▶ _Requirements_:
From the wedding planning diary below, please set down the passage word for word, beginning at the words "Back when Andy" and stopping after "of the basics.".

▶ _Excerpted passage_:
Wedding Planning Diary, Part II

Photo by Adrienne Fodor, our dear friend and officiant! ♥

Photo by Adrienne Fodor, our dear friend and officiant! ♥

 

BUILDING BLOCKS

 

The Rentals

Back when Andy and I were looking at venues, getting a general lay of the land, and comparing prices, it never occurred to me to pay attention to little details that would later haunt me. I love our venue—the location and "New York"-ness of it are second to none—but there are several things about it that I overlooked on the first visit. Future brides, trust me: Pay attention to the linens, plates, silverware, chairs, furniture. These are all things that never crossed my mind to focus on, much less spend money renting. If I could go back in time I would probably keep the same venue because I love it so much, but let me tell you: when we had our tasting and I was seated at a table, eating from designed-to-withstand-major-wear-and-tear plates and sitting on designed-to-be-cleaned-easily lounge chairs, I realized I hated a lot of the basics.

As my longtime readers probably know, I'm admittedly obsessive when it comes to aesthetics. Thus, we're now renting a lot of things. I did not plan on this. What's painful about it is that most of those things are included with the venue... I unfortunately dislike them. Vehemently. Spending time in this industry and with a planner, I've come to realize this is actually a normal expense, but for a neophyte like myself who didn't even know you could rent a sofa, this has been quite the education.

The other unfortunate reality is that, as it turns out, a LOT of people rent this stuff—especially since our wedding falls in wedding season—and it's something of a blood sport. Selecting tabletop items to rent reminded of finding an apartment in the city in my student day; several times, upon finding the apartment of my dreams, I was told my application got in 11 minutes behind someone else's. (This actually happened to me more than once!) With tabletop items, the pieces I wanted were often scooped up by another customer before I got my order in, and we had to start the selection process over again. My planner called it a moving target, and trust me, it was frustrating. I of course recognize that none of these extras were necessary and the stress is entirely self-inflicted. Sigh. 

Difficulty rating

Choosing to rent items: Expectation: N/A (I had no idea I'd ever be renting anything) | Reality: 5/10

Actually securing the items: Expectation: 1/10 | Reality: 8/10

 

The Website

It hadn't occurred to me to discuss this but so many of you have asked what website provider I used for my wedding website that I figured it was a common dilemma. I went with Squarespace and have been happy with the decision. If I'm honest, I didn't really shop around; All The Pretty Pandas was built with Squarespace and so I already know the "language" somewhat. But even I, a person who's had a Squarespace website for 3.5 years (has it really been that long?!), struggled at times with things like formatting and getting the look I wanted without knowing how to code CSS.

▶ _Excerpted data_:

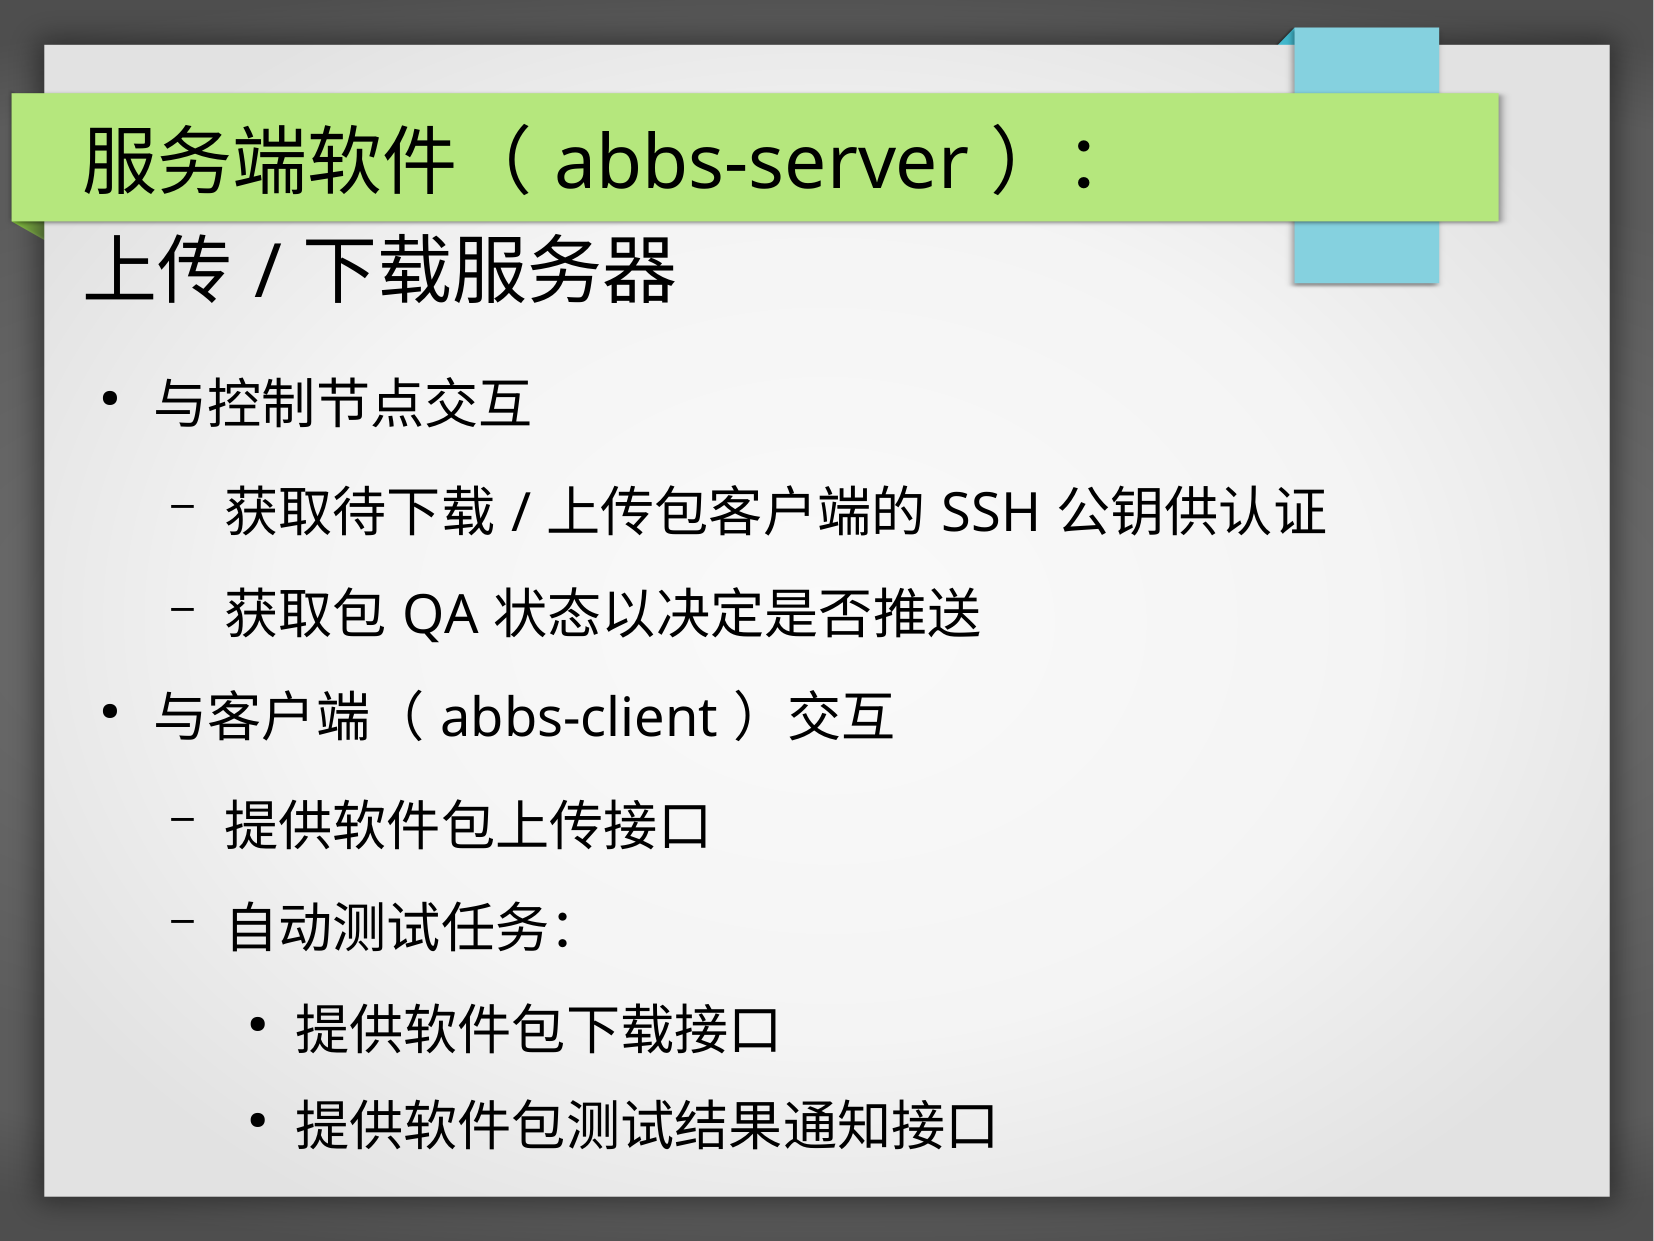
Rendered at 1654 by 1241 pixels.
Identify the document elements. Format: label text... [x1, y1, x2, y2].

picture [0, 0, 1654, 1241]
list 与控制节点交互 获取待下载/上传包客户端的SSH公钥供认证 获取包QA状态以决定是否推送 与客户端（abbs-client）交互 提供软件包上传接口 自动测试任务： 提供软件包下载接口 提供软件包测试结果通知接口 [82, 360, 1571, 1182]
title 服务端软件（abbs-server）： 上传/下载服务器 [82, 42, 1501, 360]
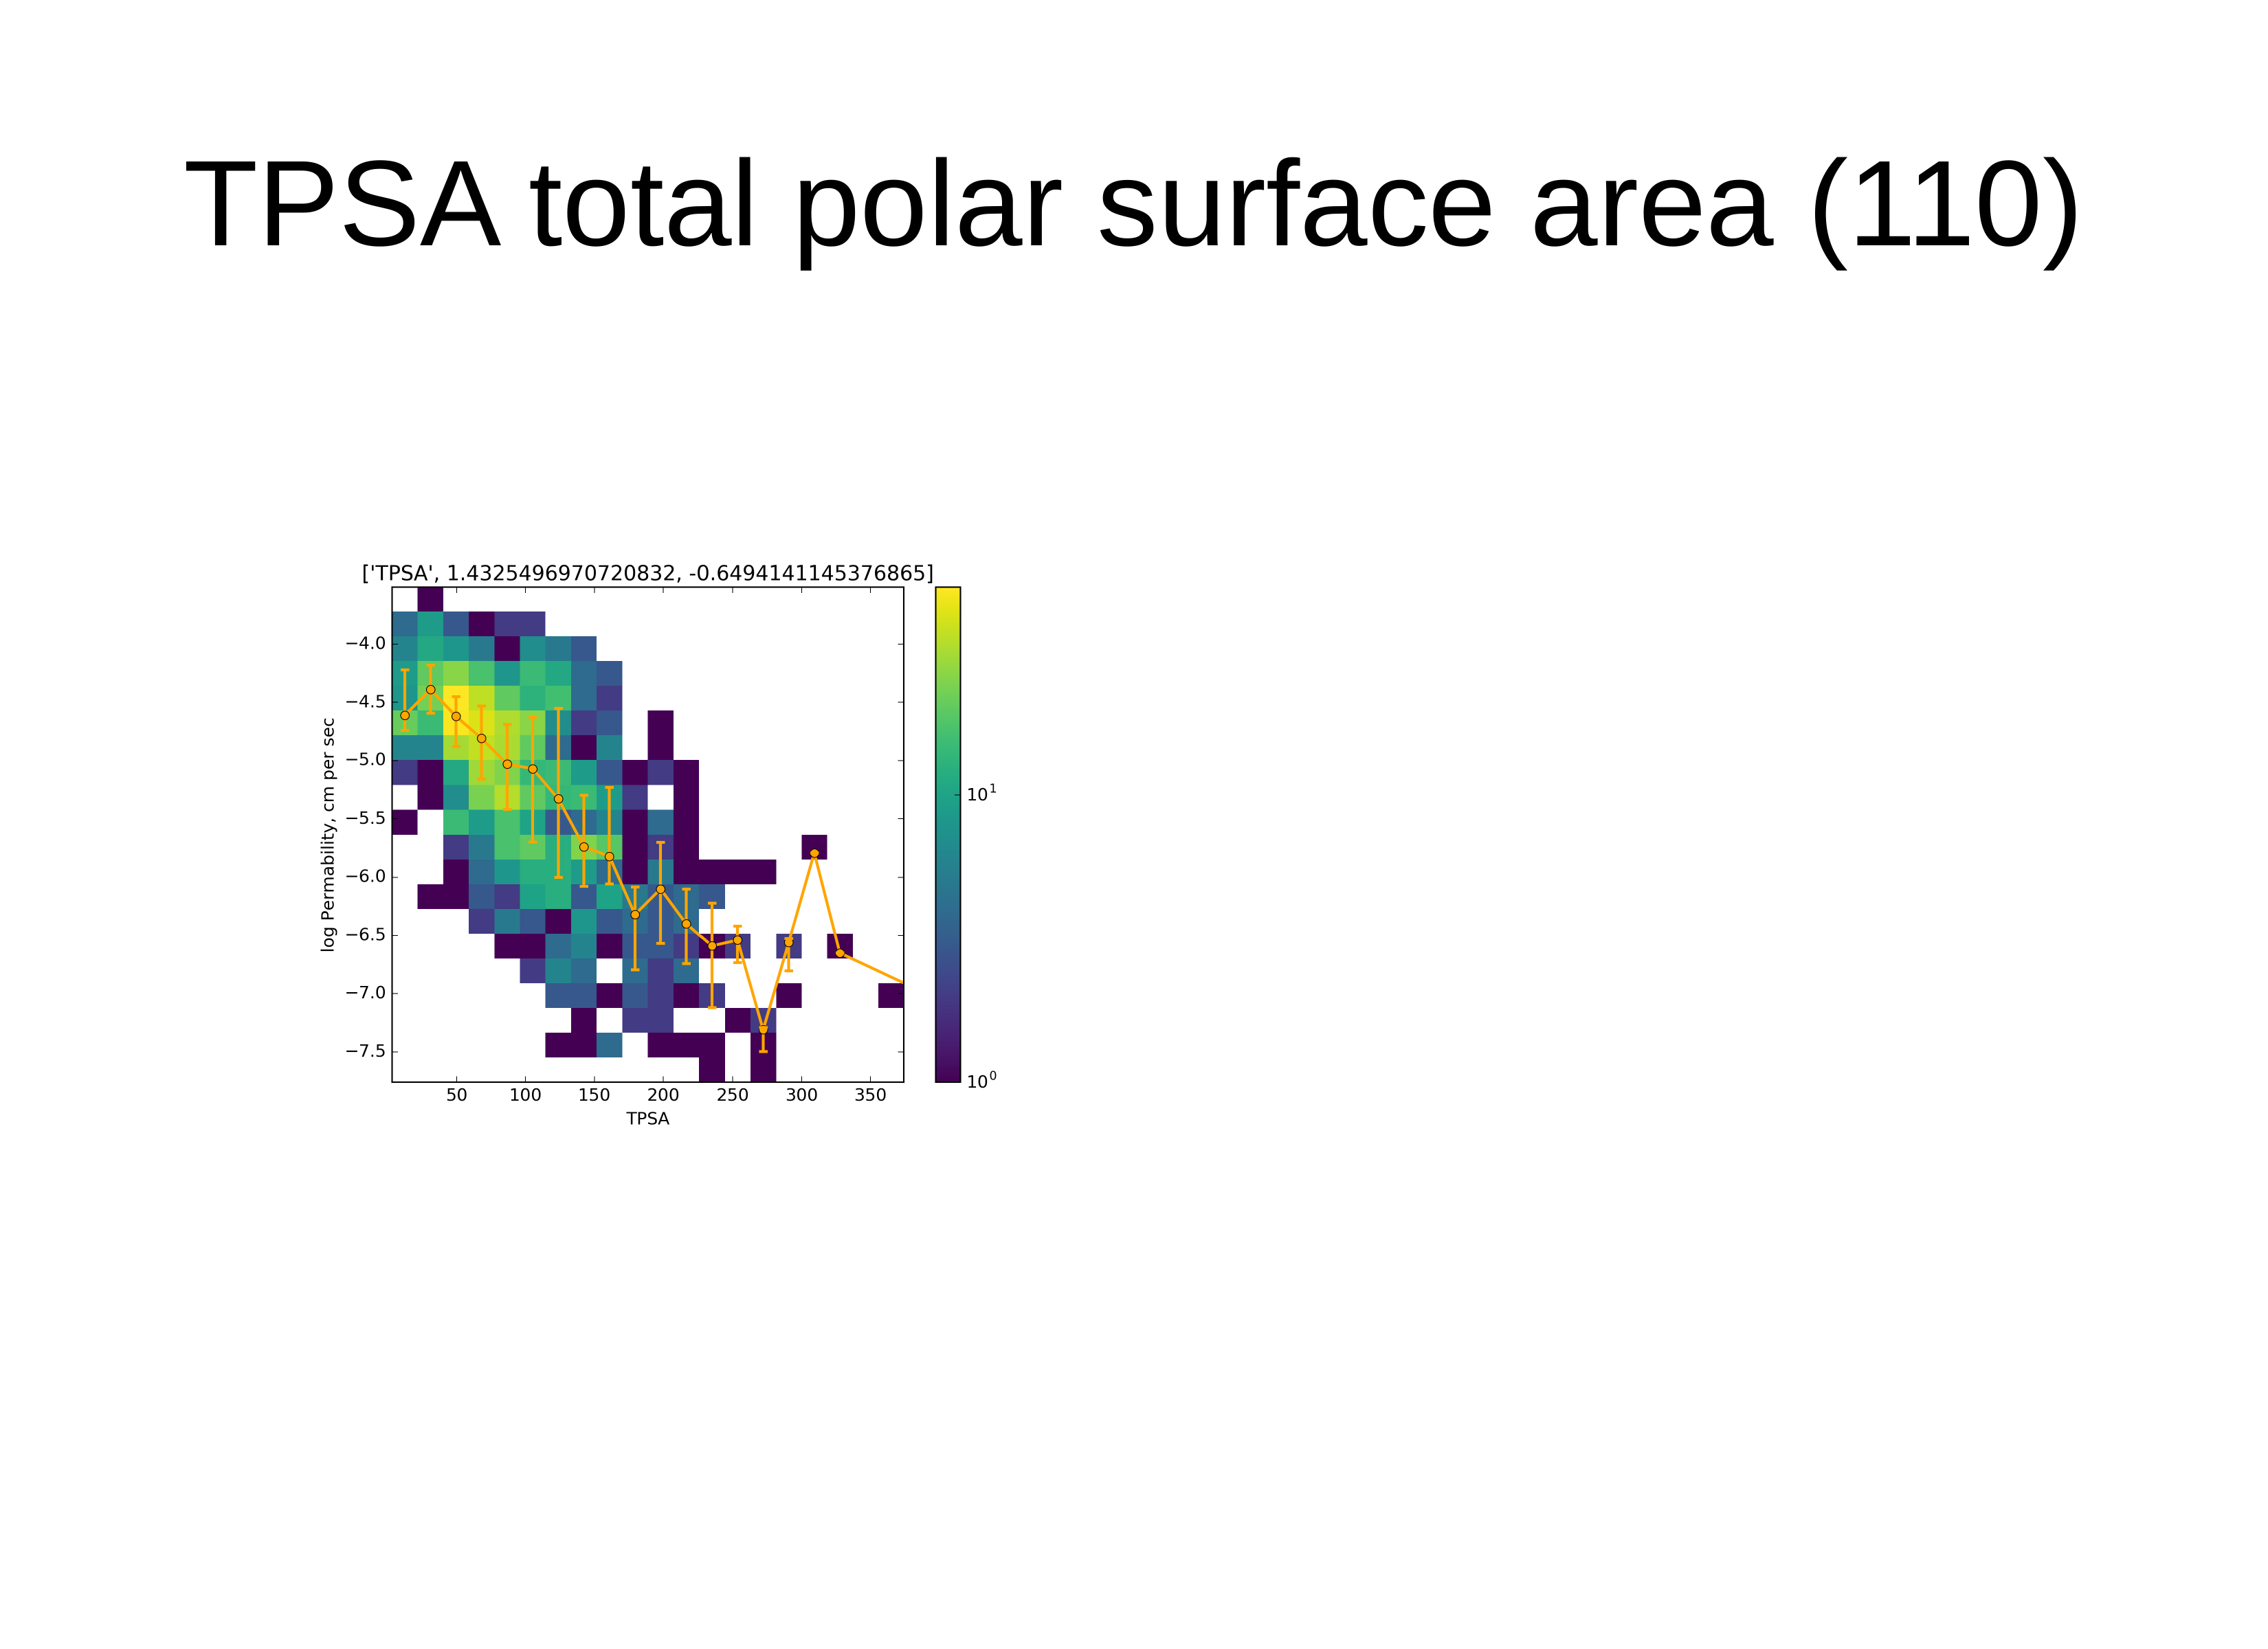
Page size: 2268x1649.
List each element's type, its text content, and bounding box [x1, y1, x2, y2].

picture [289, 525, 1114, 1144]
title TPSA total polar surface area (110) [113, 65, 2155, 341]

▶ _Response_:
Back when Andy and I were looking at venues, getting a general lay of the land, and comparing prices, it never occurred to me to pay attention to little details that would later haunt me. I love our venue—the location and "New York"-ness of it are second to none—but there are several things about it that I overlooked on the first visit. Future brides, trust me: Pay attention to the linens, plates, silverware, chairs, furniture. These are all things that never crossed my mind to focus on, much less spend money renting. If I could go back in time I would probably keep the same venue because I love it so much, but let me tell you: when we had our tasting and I was seated at a table, eating from designed-to-withstand-major-wear-and-tear plates and sitting on designed-to-be-cleaned-easily lounge chairs, I realized I hated a lot of the basics.